Gérard Castello-Lopes
Fotografias 2004/2006
2 Junho a 15 Setembro 2007
(…) Pouco a pouco essa pulsão de fotografar o mundo foi esmaecendo e diluindo, até que, sem nunca desistir completamente de fotografar, confinei-me a retratar, a cores que era mais bonito, os aniversários dos meus filhos, o primeiro dia de escola, as férias escolares e outras cerimónias de igual jaez.
Há portanto duas fases no meu percurso fotográfico: a primeira, claramente influenciada por Henri Cartier-Bresson, um interregno de uma quinzena de anos, e a primeira exposição pública que fiz com a provecta idade de 57 anos, na “Galeria Ether – Vale Tudo Menos Tirar Olhos”, convidado pelo seu criador António Sena.
A escolha das fotografias para essa primeira exposição foi uma verdadeira descida aos infernos: os sítios já não eram iguais, os amigos tinham desaparecido ou envelhecido, tudo tinha mudado nesses quinze anos. Descobri, porém, que para além das fotografias que tinha tirado aos que trabalhavam com as mãos, umas havia que, por desfastio ou curiosidade, tinham mais a ver com a beleza do mundo do que aquelas que conscienciosamente eu tirara aos primeiros.
Aí foi a revelação. Porquê criar antipatias ou receios? Porque não debruçar-me sobre a beleza do mundo e tentar vê-lo como uma criança o vê pela primeira vez? Porque não certificar-me que todas as aparências iludem e que a realidade é infinitamente mais complexa do que dela somos capazes de retirar? É nesse instante que começa o meu segundo período fotográfico que o António Sena qualifica de “…a fotografia do Gérard desertifica-se.”
Armado de algum sentido geométrico e dum novo amor pela luz solar, pus-me a fotografar de modo mais abstracto e, no melhor dos casos, mais expressivo. Mas que fique claro que sem o tirocínio do primeiro período sob a influência de Cartier-Bresson, nunca teria sido capaz de entrar numa percepção do mundo tal como o percebo hoje. É por isso que, por exemplo a fotografia da “Pedra” que figura nesta mostra nunca poderia ter sido tirada sem tudo o que aprendi graças a Henri Cartier-Bresson. Alguém, um dia, me perguntou se o meu olhar tinha mudado. Respondi que não; o que tinha mudado era o objecto do meu olhar. (…)
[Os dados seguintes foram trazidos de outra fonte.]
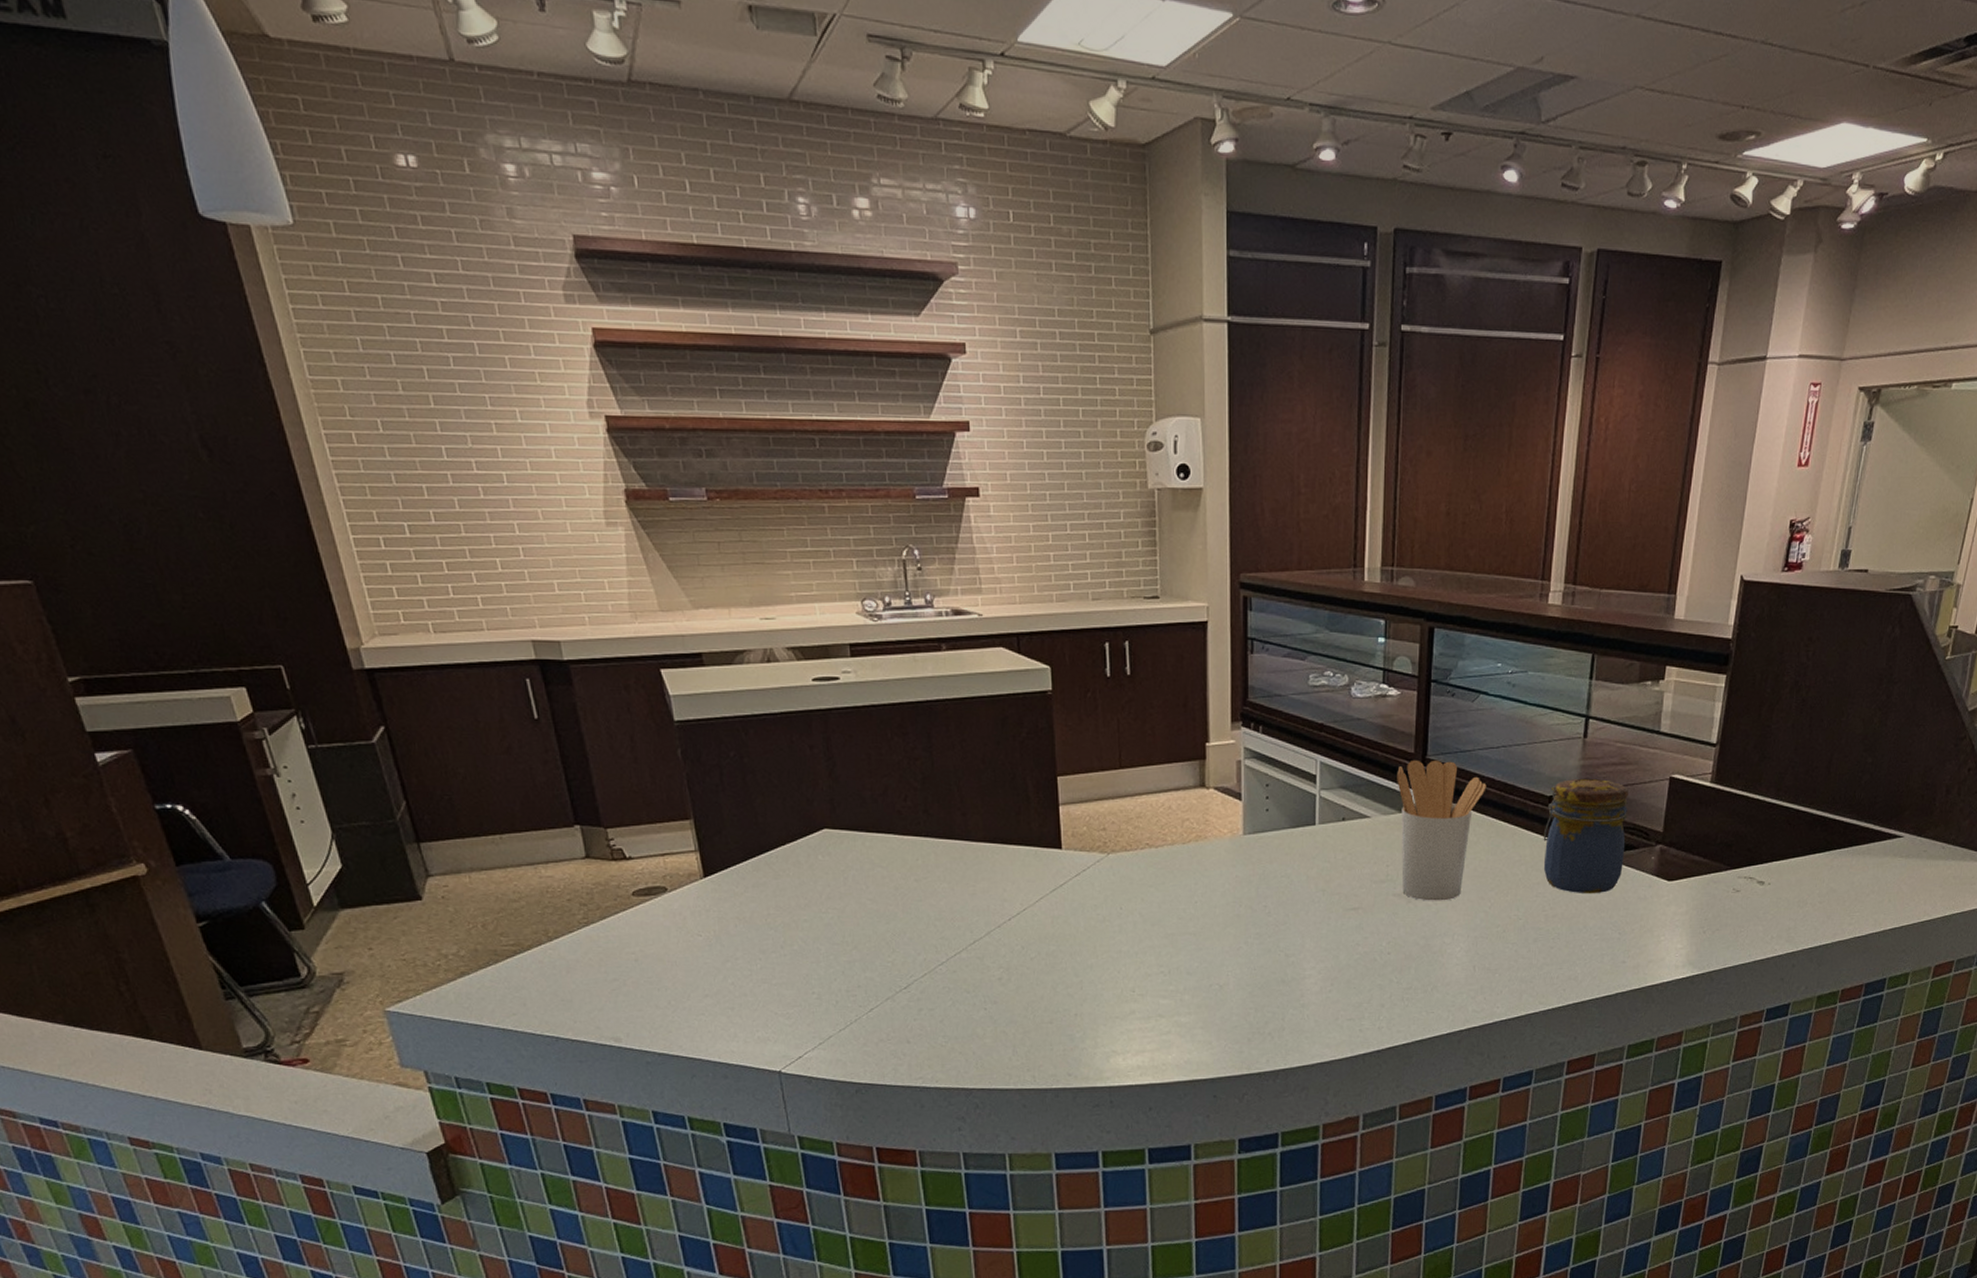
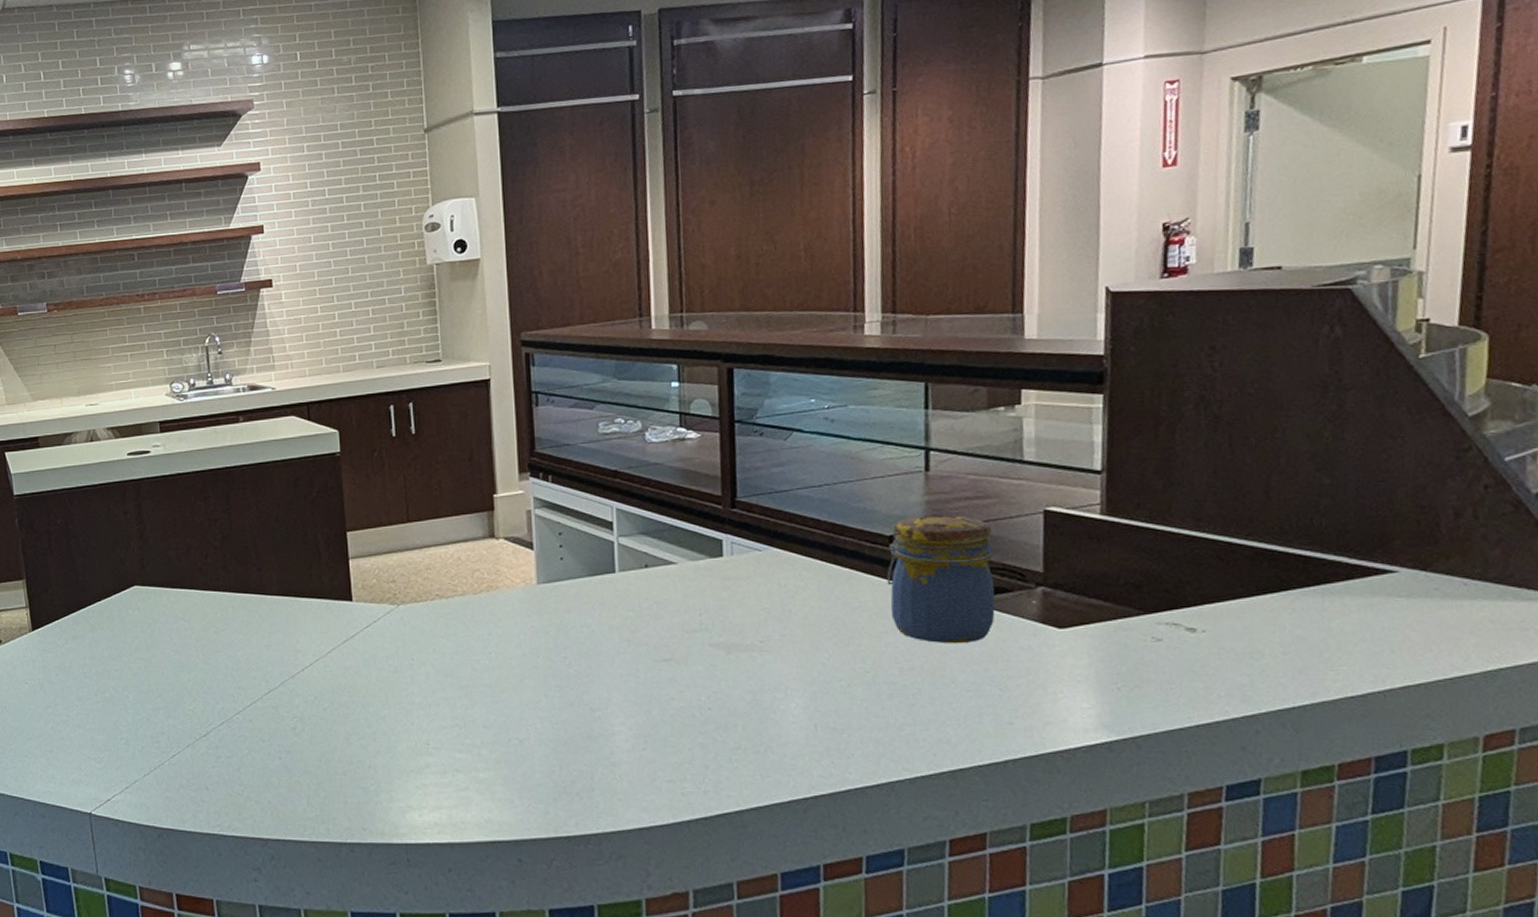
utensil holder: present [1397,759,1487,901] -> none [703,501,811,652]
Gérard Castello-Lopes, Novembro 2004
Texto publicado na íntegra no catálogo da exposição “Homenagem a Henri Cartier-Bresson” 2005
Fotografias 2004/2006
“…Do seu ponto menos expressivo – uma flutuação entre o contorno e o desfazer da forma, que decorre de um jogo de cintilações que tanto podem surgir da natureza do próprio objecto – água, ruína, transparência – até ao próprio assumir de uma afirmação da parcela de um todo que a retira do seu contexto para que possa surgir como puro jogo de formas, sem um nexo significante com a sua significação, dando origem a um puro signo decorrente da ruptura visual com o objecto primeiro (a parede de tijolo, a rede com papéis, a piscina vazia sob a cadeira e o muro). Trata-se, sem dúvida, de uma destruição do objecto primeiro da representação; e o nosso olhar é obrigado a seguir essa direcção que nos leva para o centro do invisível, o lateral, o oculto, que se impõe de um modo analítico, como se tivéssemos agora de reaprender uma nova ordem das coisas.
No entanto, nada é gratuito nesta procura de um nexo para o caos. E a cúpula que fecha e enquadra este espaço, indicando também uma verticalidade em que é restituída a perspectiva ao olhar – não só na tridimensionalidade do espaço horizontal, mas também no alto e baixo da nossa relação com o cosmos – indica uma transcendência que prolonga, muito para além de cada uma das imagens, a nossa relação com o que vemos.
No fundo, não vemos apenas o que Gérard nos faz ver, mas também o que ele nos sugere que vejamos: o seu movimento sobre o mundo, que nos conduz ao centro da fotografia, que é a matéria do invisível, onde nos espera a cadeira vazia que é o lugar do fotógrafo.”
Nuno Júdice, 2007
Texto publicado na íntegra no catálogo da exposição.